OWNERSHIP AND INFRINGEMENT OF COPYRIGHT IN GREETING CARD DESIGNS

December 5, 2018

In the judgment of this Intellectual Property Enterprise Court case, the judge dealt with both issues of copyright ownership and authorship in the designs of greeting cards.

Business impact

This case serves as a reminder that the language of any assignment of intellectual property should not only be clear but also properly assigns the intellectual property in question.

It is important to note that a director of a company will not necessarily be employed under a contract of service.  Also, a managing director, even if he occasionally acts as though he’s an employee as part of his managerial role, will not necessarily be an employee for these purposes.  As a result, although this case is an exception to the rule, the legal title to the copyright will not vest in the company (i.e. the employer).  Instead the director, who is not an employee, will hold the copyright in any work carried out as a director on trust for the company.

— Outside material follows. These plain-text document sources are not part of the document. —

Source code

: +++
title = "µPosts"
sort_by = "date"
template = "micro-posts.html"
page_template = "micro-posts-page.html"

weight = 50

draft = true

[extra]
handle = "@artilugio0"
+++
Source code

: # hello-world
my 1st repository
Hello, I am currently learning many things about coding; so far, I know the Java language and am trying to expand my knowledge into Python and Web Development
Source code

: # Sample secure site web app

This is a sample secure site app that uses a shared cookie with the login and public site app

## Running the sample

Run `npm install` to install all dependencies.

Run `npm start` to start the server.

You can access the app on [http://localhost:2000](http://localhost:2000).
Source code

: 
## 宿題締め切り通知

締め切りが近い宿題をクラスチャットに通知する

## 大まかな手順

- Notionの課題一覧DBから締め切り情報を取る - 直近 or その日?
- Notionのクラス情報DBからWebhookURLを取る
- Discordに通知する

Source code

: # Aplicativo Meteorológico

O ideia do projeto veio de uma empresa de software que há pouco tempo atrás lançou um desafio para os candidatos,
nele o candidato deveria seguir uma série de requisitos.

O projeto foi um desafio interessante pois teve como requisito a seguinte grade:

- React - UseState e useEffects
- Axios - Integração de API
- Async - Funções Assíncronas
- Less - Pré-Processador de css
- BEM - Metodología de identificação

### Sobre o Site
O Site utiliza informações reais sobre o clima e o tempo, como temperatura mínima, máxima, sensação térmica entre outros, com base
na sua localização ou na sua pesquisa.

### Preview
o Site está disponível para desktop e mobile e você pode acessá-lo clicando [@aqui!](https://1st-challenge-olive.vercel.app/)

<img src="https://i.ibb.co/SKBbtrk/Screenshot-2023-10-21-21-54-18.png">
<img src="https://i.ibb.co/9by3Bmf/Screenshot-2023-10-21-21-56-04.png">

Moreover, directors who own the majority, if not all, of a company’s issued share capital should be aware that they will normally be held liable for any wrongdoing committed by the company.

Overview

Mei Fields Designs Ltd (“MFD”) contended that it owned the copyright in the greeting card designs which were designed by Mrs Mei Fields.  MFD alleged that Saffron Cards and Gifts Ltd (“SCG”) infringed this copyright and also claimed that the sole director and shareholder of SCG was jointly and severally liable for SCG’s infringement.

The greeting cards which were, allegedly, copyright infringing were categorised as Group A and Group B.  Group A consisted of the greeting cards which were designed by Mrs Mei Fields before being produced and sold by SCG after 21 March 2016 – the date on which MFD’s licence with SCG allowing SCG to produce greeting cards designed by Mrs Mei Fields was terminated.  Group B encompassed 12 allegedly copyright infringing greeting cards which had been designed by SCG’s designers.

In respect of Group A, SCG claimed that Mrs Mei Fields never owned the copyright to her designs and that, therefore, the relevant copyright was not owned by MFD.  MFD contended that Mrs Mei Fields assigned the copyright in her greeting card designs to MFD.  However, SCG argued that Mrs Mei Fields was employed by Metropolis Worldwide Ltd (“MW”) when she designed the greeting cards and, as a result, the copyright in the designs was owned solely by MW.

As an alternative argument, SCG claimed that the greeting card designs were created by Mrs Mei Fields with numerous MW employees and, therefore, the relevant copyright was owned jointly with MW.  Indeed, SCG argued that MW had sold its intellectual property to SCG back in 2014 so any enforceable rights in such property were no longer held by MFD.

With regard to Group B, while SCG admitted that it had access to Mrs Mei Fields’ designs, SCG argued that the greeting cards were not copyright infringing as they were not similar enough.

The judge ruled that ownership of the copyright vested in MFD and that SCG as well as SCG’s sole shareholder and director were liable for copyright infringement.  They were liable not only for selling copies of the greeting cards after the licence agreement terminated in March 2016 but also for designing greeting cards which took the expression of the skill, judgement and creativity that went into the design of the greeting cards designed by Mrs Mei Fields.

Comment

In the context of employment, this case raised some important points in respect of both ownership of copyright and authorship with the judge, ultimately, pointing to the defendants taking “the expression of Mrs Fields’ skill, judgement and creativity” which is consistent with the test set out in Infopaq v Danske Dagblades Forening ECJ C-5/08 which refers to labour or effort.

All of the circumstances need to be taken into account when it comes to deciding whether intellectual property was created during the course of employment.  Indeed, this will involve looking through employment contracts as well as any other employer-employee agreements which are in place in order to ascertain what each party’s role involves.

Employers should take note and always ensure that contracts are not only clear but that they encompass all of the creations that they are engaging their employee to create.  Moreover, employers should remain alive to the fact that contracts should be constantly reviewed in order to adapt to any role change within the organisation by the employee.

Case Mei Fields Designs Ltd v Saffron Cards and Gifts Ltd [2018] EWHC 1332 (IPEC) (6 June 2018).